● Aim: Reproduce every line of the following material without changing a single character.

================

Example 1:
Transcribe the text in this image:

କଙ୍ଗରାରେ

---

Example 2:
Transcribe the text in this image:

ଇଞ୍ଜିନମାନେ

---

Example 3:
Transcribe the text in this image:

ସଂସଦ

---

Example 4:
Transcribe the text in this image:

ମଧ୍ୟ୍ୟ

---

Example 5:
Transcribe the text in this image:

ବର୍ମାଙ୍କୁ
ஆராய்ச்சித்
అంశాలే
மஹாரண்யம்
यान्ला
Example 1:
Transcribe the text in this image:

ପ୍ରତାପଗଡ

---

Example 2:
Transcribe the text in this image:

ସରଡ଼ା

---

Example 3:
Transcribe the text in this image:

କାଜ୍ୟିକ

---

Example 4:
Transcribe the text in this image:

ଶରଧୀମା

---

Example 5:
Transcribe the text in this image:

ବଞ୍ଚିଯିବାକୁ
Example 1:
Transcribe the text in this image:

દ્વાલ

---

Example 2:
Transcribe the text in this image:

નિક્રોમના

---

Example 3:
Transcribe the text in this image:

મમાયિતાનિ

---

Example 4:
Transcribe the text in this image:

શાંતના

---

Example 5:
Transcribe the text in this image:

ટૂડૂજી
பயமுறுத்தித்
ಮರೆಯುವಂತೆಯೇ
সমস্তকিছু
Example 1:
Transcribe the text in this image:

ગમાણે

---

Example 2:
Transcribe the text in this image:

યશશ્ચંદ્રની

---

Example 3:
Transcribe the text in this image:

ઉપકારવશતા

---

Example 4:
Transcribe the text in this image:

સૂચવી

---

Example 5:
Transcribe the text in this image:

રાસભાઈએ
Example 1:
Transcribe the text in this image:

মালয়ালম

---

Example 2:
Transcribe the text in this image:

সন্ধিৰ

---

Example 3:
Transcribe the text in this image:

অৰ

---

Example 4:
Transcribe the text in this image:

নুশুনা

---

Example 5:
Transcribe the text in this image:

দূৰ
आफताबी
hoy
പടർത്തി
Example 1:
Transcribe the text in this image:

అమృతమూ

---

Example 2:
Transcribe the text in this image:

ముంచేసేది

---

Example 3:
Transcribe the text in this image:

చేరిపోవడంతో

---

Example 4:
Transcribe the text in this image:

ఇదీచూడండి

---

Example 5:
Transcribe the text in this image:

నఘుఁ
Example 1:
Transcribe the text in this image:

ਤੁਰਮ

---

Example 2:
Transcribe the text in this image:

================

● Finished task:
Example 1:
Transcribe the text in this image:

କଙ୍ଗରାରେ

---

Example 2:
Transcribe the text in this image:

ଇଞ୍ଜିନମାନେ

---

Example 3:
Transcribe the text in this image:

ସଂସଦ

---

Example 4:
Transcribe the text in this image:

ମଧ୍ୟ୍ୟ

---

Example 5:
Transcribe the text in this image:

ବର୍ମାଙ୍କୁ
ஆராய்ச்சித்
అంశాలే
மஹாரண்யம்
यान्ला
Example 1:
Transcribe the text in this image:

ପ୍ରତାପଗଡ

---

Example 2:
Transcribe the text in this image:

ସରଡ଼ା

---

Example 3:
Transcribe the text in this image:

କାଜ୍ୟିକ

---

Example 4:
Transcribe the text in this image:

ଶରଧୀମା

---

Example 5:
Transcribe the text in this image:

ବଞ୍ଚିଯିବାକୁ
Example 1:
Transcribe the text in this image:

દ્વાલ

---

Example 2:
Transcribe the text in this image:

નિક્રોમના

---

Example 3:
Transcribe the text in this image:

મમાયિતાનિ

---

Example 4:
Transcribe the text in this image:

શાંતના

---

Example 5:
Transcribe the text in this image:

ટૂડૂજી
பயமுறுத்தித்
ಮರೆಯುವಂತೆಯೇ
সমস্তকিছু
Example 1:
Transcribe the text in this image:

ગમાણે

---

Example 2:
Transcribe the text in this image:

યશશ્ચંદ્રની

---

Example 3:
Transcribe the text in this image:

ઉપકારવશતા

---

Example 4:
Transcribe the text in this image:

સૂચવી

---

Example 5:
Transcribe the text in this image:

રાસભાઈએ
Example 1:
Transcribe the text in this image:

মালয়ালম

---

Example 2:
Transcribe the text in this image:

সন্ধিৰ

---

Example 3:
Transcribe the text in this image:

অৰ

---

Example 4:
Transcribe the text in this image:

নুশুনা

---

Example 5:
Transcribe the text in this image:

দূৰ
आफताबी
hoy
പടർത്തി
Example 1:
Transcribe the text in this image:

అమృతమూ

---

Example 2:
Transcribe the text in this image:

ముంచేసేది

---

Example 3:
Transcribe the text in this image:

చేరిపోవడంతో

---

Example 4:
Transcribe the text in this image:

ఇదీచూడండి

---

Example 5:
Transcribe the text in this image:

నఘుఁ
Example 1:
Transcribe the text in this image:

ਤੁਰਮ

---

Example 2:
Transcribe the text in this image:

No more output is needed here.